Professor Staeheli will take both a genealogical and spatial approach to trace the ways in which citizenship is defined and located. Focusing on Bosnia-Herzegovina, Lebanon and South Africa, she will explore the ways in which particular normative ideals are circulated by international efforts to promote democracy and reconciliation in post-conflict settings. Recognizing the ways in which citizenship is translated and performed, she will also consider the historical, linguistic and spatial contexts in which citizenship is produced.

Professor Stuart Allan (Cardiff University) will speak on ‘Revisioning citizenship: Public engagement in photo-reportage’.

In striving to investigate the ways in which ordinary people find themselves compelled to engage in first-person photo-reportage, Professor Allan will examine the participatory cultures of visual newsmaking. He will focus on two crisis events characterised as ‘terror attacks’ in the press: the bombing of the Boston marathon in April 2013, and the killing of a British soldier on a street in Woolwich, southeast London the following month. Drawing on a visual analysis of the impromptu photo-reportage of these attacks, he will elaborate the concept of ‘citizen witnessing’ as one possible way to reinvigorate photojournalism’s social contract to document conflicting truths. In meeting this challenge of innovation, he will argue that photojournalism will benefit by securing new opportunities to revision its digital publics in a manner at once more transparent and accountable, while at the same time encouraging an openly inclusive news culture committed to fostering dialogic relationships of civic engagement and connectivity.

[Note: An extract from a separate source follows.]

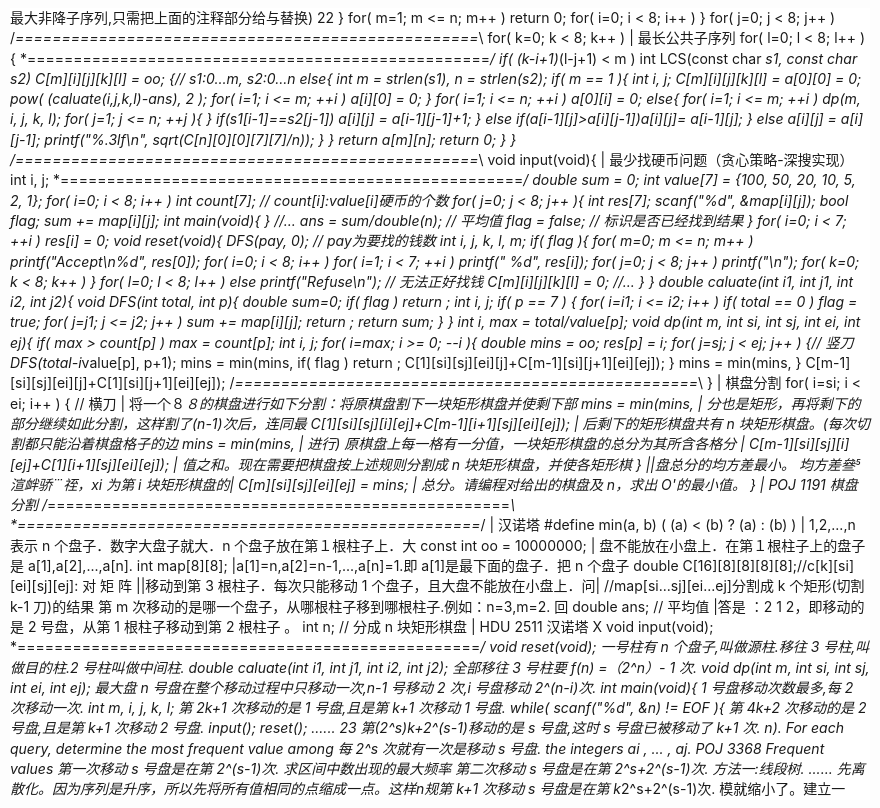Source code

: 最大非降子序列,只需把上面的注释部分给与替换) 22 } for( m=1; m &lt;= n; m++ ) return 0; for( i=0; i &lt; 8; i++ ) } for( j=0; j &lt; 8; j++ ) /*==================================================*\ for( k=0; k &lt; 8; k++ ) | 最长公共子序列 for( l=0; l &lt; 8; l++ ){ \*==================================================*/ if( (k-i+1)*(l-j+1) &lt; m ) int LCS(const char *s1, const char *s2) C[m][i][j][k][l] = oo; {// s1:0...m, s2:0...n else{ int m = strlen(s1), n = strlen(s2); if( m == 1 ){ int i, j; C[m][i][j][k][l] = a[0][0] = 0; pow( (caluate(i,j,k,l)-ans), 2 ); for( i=1; i &lt;= m; ++i ) a[i][0] = 0; } for( i=1; i &lt;= n; ++i ) a[0][i] = 0; else{ for( i=1; i &lt;= m; ++i ) dp(m, i, j, k, l); for( j=1; j &lt;= n; ++j ){ } if(s1[i-1]==s2[j-1]) a[i][j] = a[i-1][j-1]+1; } else if(a[i-1][j]&gt;a[i][j-1])a[i][j]= a[i-1][j]; } else a[i][j] = a[i][j-1]; printf("%.3lf\n", sqrt(C[n][0][0][7][7]/n)); } } return a[m][n]; return 0; } } /*==================================================*\ void input(void){ | 最少找硬币问题（贪心策略-深搜实现） int i, j; \*==================================================*/ double sum = 0; int value[7] = {100, 50, 20, 10, 5, 2, 1}; for( i=0; i &lt; 8; i++ ) int count[7]; // count[i]:value[i]硬币的个数 for( j=0; j &lt; 8; j++ ){ int res[7]; scanf("%d", &amp;map[i][j]); bool flag; sum += map[i][j]; int main(void){ } //... ans = sum/double(n); // 平均值 flag = false; // 标识是否已经找到结果 } for( i=0; i &lt; 7; ++i ) res[i] = 0; void reset(void){ DFS(pay, 0); // pay为要找的钱数 int i, j, k, l, m; if( flag ){ for( m=0; m &lt;= n; m++ ) printf("Accept\n%d", res[0]); for( i=0; i &lt; 8; i++ ) for( i=1; i &lt; 7; ++i ) printf(" %d", res[i]); for( j=0; j &lt; 8; j++ ) printf("\n"); for( k=0; k &lt; 8; k++ ) } for( l=0; l &lt; 8; l++ ) else printf("Refuse\n"); // 无法正好找钱 C[m][i][j][k][l] = 0; //... } } double caluate(int i1, int j1, int i2, int j2){ void DFS(int total, int p){ double sum=0; if( flag ) return ; int i, j; if( p == 7 ) { for( i=i1; i &lt;= i2; i++ ) if( total == 0 ) flag = true; for( j=j1; j &lt;= j2; j++ ) sum += map[i][j]; return ; return sum; } } int i, max = total/value[p]; void dp(int m, int si, int sj, int ei, int ej){ if( max &gt; count[p] ) max = count[p]; int i, j; for( i=max; i &gt;= 0; --i ){ double mins = oo; res[p] = i; for( j=sj; j &lt; ej; j++ ) {// 竖刀 DFS(total-i*value[p], p+1); mins = min(mins, if( flag ) return ; C[1][si][sj][ei][j]+C[m-1][si][j+1][ei][ej]); } mins = min(mins, } C[m-1][si][sj][ei][j]+C[1][si][j+1][ei][ej]); /*==================================================*\ } | 棋盘分割 for( i=si; i &lt; ei; i++ ) { // 横刀 | 将一个８*８的棋盘进行如下分割：将原棋盘割下一块矩形棋盘并使剩下部 mins = min(mins, | 分也是矩形，再将剩下的部分继续如此分割，这样割了(n-1)次后，连同最 C[1][si][sj][i][ej]+C[m-1][i+1][sj][ei][ej]); | 后剩下的矩形棋盘共有 n 块矩形棋盘。(每次切割都只能沿着棋盘格子的边 mins = min(mins, | 进行) 原棋盘上每一格有一分值，一块矩形棋盘的总分为其所含各格分 | C[m-1][si][sj][i][ej]+C[1][i+1][sj][ei][ej]); | 值之和。现在需要把棋盘按上述规则分割成 n 块矩形棋盘，并使各矩形棋 } ||盘总分的均方差最小。 均方差叄渲衅骄祬，xi 为第 i 块矩形棋盘的| C[m][si][sj][ei][ej] = mins; | 总分。请编程对给出的棋盘及 n，求出 O'的最小值。 } | POJ 1191 棋盘分割 /*==================================================*\ \*==================================================*/ | 汉诺塔 #define min(a, b) ( (a) &lt; (b) ? (a) : (b) ) | 1,2,...,n 表示 n 个盘子．数字大盘子就大．n 个盘子放在第１根柱子上．大 const int oo = 10000000; | 盘不能放在小盘上．在第１根柱子上的盘子是 a[1],a[2],...,a[n]. int map[8][8]; |a[1]=n,a[2]=n-1,...,a[n]=1.即 a[1]是最下面的盘子．把 n 个盘子 double C[16][8][8][8][8];//c[k][si][ei][sj][ej]: 对 矩 阵 ||移动到第 3 根柱子．每次只能移动 1 个盘子，且大盘不能放在小盘上．问| //map[si...sj][ei...ej]分割成 k 个矩形(切割 k-1 刀)的结果 第 m 次移动的是哪一个盘子，从哪根柱子移到哪根柱子.例如：n=3,m=2. 回 double ans; // 平均值 |答是 ：2 1 2，即移动的是 2 号盘，从第 1 根柱子移动到第 2 根柱子 。 int n; // 分成 n 块矩形棋盘 | HDU 2511 汉诺塔 X void input(void); \*==================================================*/ void reset(void); 一号柱有 n 个盘子,叫做源柱.移往 3 号柱,叫做目的柱.2 号柱叫做中间柱. double caluate(int i1, int j1, int i2, int j2); 全部移往 3 号柱要 f(n) =（2^n）- 1 次. void dp(int m, int si, int sj, int ei, int ej); 最大盘 n 号盘在整个移动过程中只移动一次,n-1 号移动 2 次,i 号盘移动 2^(n-i)次. int main(void){ 1 号盘移动次数最多,每 2 次移动一次. int m, i, j, k, l; 第 2k+1 次移动的是 1 号盘,且是第 k+1 次移动 1 号盘. while( scanf("%d", &amp;n) != EOF ){ 第 4k+2 次移动的是 2 号盘,且是第 k+1 次移动 2 号盘. input(); reset(); ...... 23 第(2^s)k+2^(s-1)移动的是 s 号盘,这时 s 号盘已被移动了 k+1 次. n). For each query, determine the most frequent value among 每 2^s 次就有一次是移动 s 号盘. the integers ai , ... , aj. POJ 3368 Frequent values 第一次移动 s 号盘是在第 2^(s-1)次. 求区间中数出现的最大频率 第二次移动 s 号盘是在第 2^s+2^(s-1)次. 方法一:线段树. ...... 先离散化。因为序列是升序，所以先将所有值相同的点缩成一点。这样n规第 k+1 次移动 s 号盘是在第 k*2^s+2^(s-1)次. 模就缩小了。建立一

Dr Imogen Tyler (Lancaster University) will speak on ‘The Neoliberal Refashioning of British Citizenship in Post-Welfare Britain’.

The opening ceremony of the London Paralympic Games (2012) saw thousands of performers and volunteers stage a spectacular commemoration of the historical achievements of disability rights movement in Britain. The highlight for many viewers was a raucous mash-up of Ian Dury's 1981 punk disability anthem ‘Spasticus Autisticus’ performed by the electronic dance duo Orbital and the Graeae Theatre Company. During this exhilarating routine dozens of disabled performers enacted an abstract montage of disability rights protests, holding up placards which spelled out ‘RIGHTS’, ‘Equality’, ‘Look Beyond Appearances’ and ‘Don’t Judge a Book by its Cover’.

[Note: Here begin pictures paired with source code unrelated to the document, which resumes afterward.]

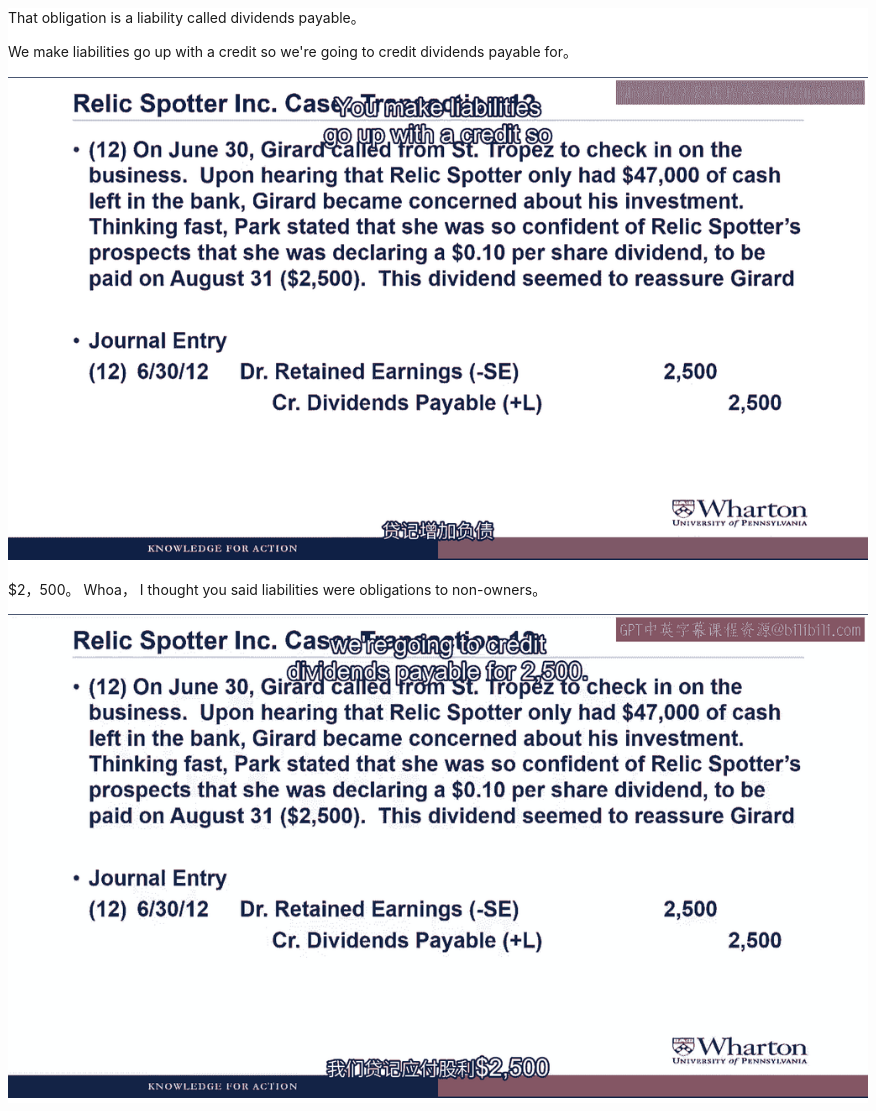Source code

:  That obligation is a liability called dividends payable。

 We make liabilities go up with a credit so we're going to credit dividends payable for。



![](img/183637d97e6a1c79aec43422c9cd2817_174.png)

 $2，500。 Whoa， I thought you said liabilities were obligations to non-owners。



![](img/183637d97e6a1c79aec43422c9cd2817_176.png)
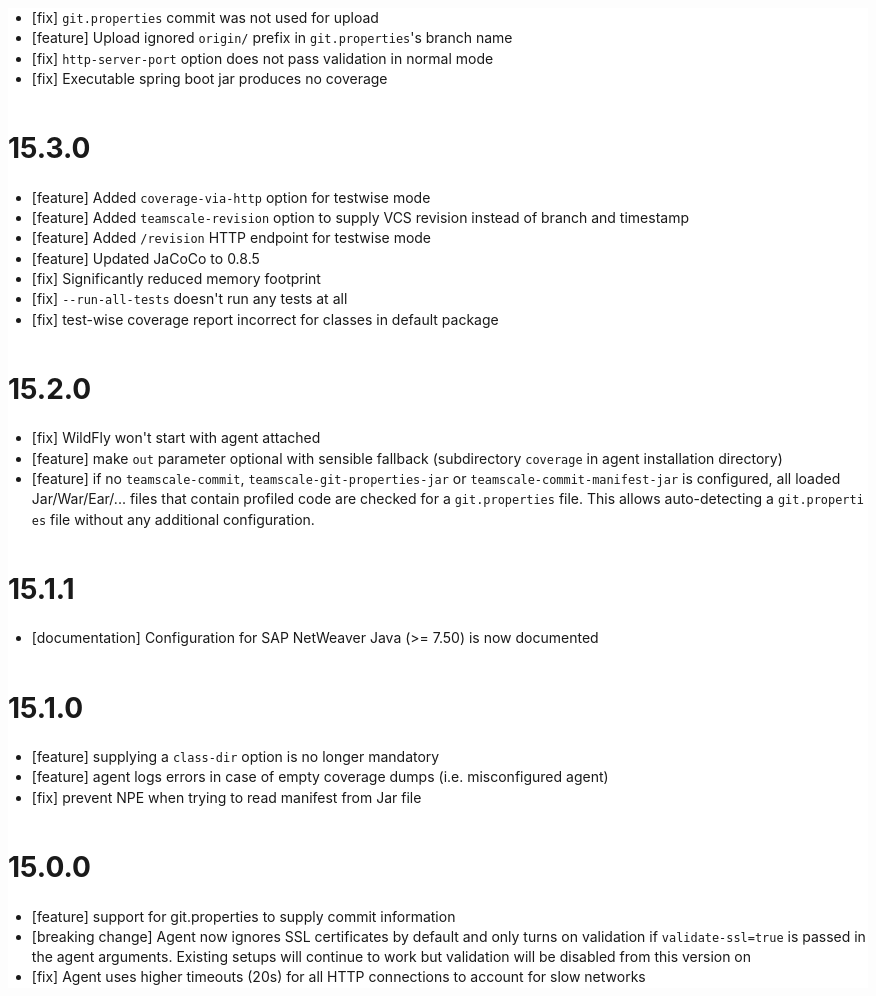 - [fix] `git.properties` commit was not used for upload
- [feature] Upload ignored `origin/` prefix in `git.properties`'s branch name
- [fix] `http-server-port` option does not pass validation in normal mode
- [fix] Executable spring boot jar produces no coverage

# 15.3.0

- [feature] Added `coverage-via-http` option for testwise mode
- [feature] Added `teamscale-revision` option to supply VCS revision instead of branch and timestamp
- [feature] Added `/revision` HTTP endpoint for testwise mode
- [feature] Updated JaCoCo to 0.8.5
- [fix] Significantly reduced memory footprint
- [fix] `--run-all-tests` doesn't run any tests at all
- [fix] test-wise coverage report incorrect for classes in default package

# 15.2.0

- [fix] WildFly won't start with agent attached
- [feature] make `out` parameter optional with sensible fallback (subdirectory `coverage` in agent installation
  directory)
- [feature] if no `teamscale-commit`, `teamscale-git-properties-jar` or `teamscale-commit-manifest-jar` is configured,
  all loaded Jar/War/Ear/... files that contain profiled code are checked for a `git.properties` file. This allows
  auto-detecting a
  `git.properties` file without any additional configuration.

# 15.1.1

- [documentation] Configuration for SAP NetWeaver Java (>= 7.50) is now documented

# 15.1.0

- [feature] supplying a `class-dir` option is no longer mandatory
- [feature] agent logs errors in case of empty coverage dumps (i.e. misconfigured agent)
- [fix] prevent NPE when trying to read manifest from Jar file

# 15.0.0

- [feature] support for git.properties to supply commit information
- [breaking change] Agent now ignores SSL certificates by default and only turns on validation if
  `validate-ssl=true` is passed in the agent arguments. Existing setups will continue to work but validation will be
  disabled from this version on
- [fix] Agent uses higher timeouts (20s) for all HTTP connections to account for slow networks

Many commentators hailed this opening ceremony, which attracted UK television audiences of 11 million, as a watershed moment in the history of disability rights in Britain that promised to challenge stigmatizing cultural perceptions and attitudes around disability. Yet, earlier in the day, hundreds of disability activists had taken to the streets to stage the first of a series of rather different protest performances to make manifest their rage that the Paralympics were being sponsored by ATOS, an Information Technology and Health multi-national then in receipt of a £100 million–a-year contract from the Government to undertake ‘Work Capability Assessments’ (WCAs) with those claiming or seeking disability-related welfare benefits.  Protests began on August 29th with the staging of a memorial service outside ATOS’s London Headquarters and continued with ‘die-in’ protests outside ATOS buildings across the UK, which sought to draw attention to the thousands of people who died after ATOS tests determined them capable of finding and undertaking paid employment.

These events are spectacular dramatizations of the paradoxes of the political present tense: That is, the seemingly irresolvable contradictions between rhetorical performances of inclusive citizenship, growing social and economic inequalities, the rise of consumer citizenship, and the penetration of ‘the state’ by global corporations. Dr Tyler will explore what kinds of 'sense' we can make of "British Citizenship," and its possible futures, under these conditions.

Please register for the event by 10 September by emailing Sandie Duddle.

The seminar event has been organised by the Cultural Communities, Cosmopolitanism and Citizenship (CulCom) Research Group in the Department of Social Sciences.

The third seminar in the series, focusing on Globalisation, will take place early next year.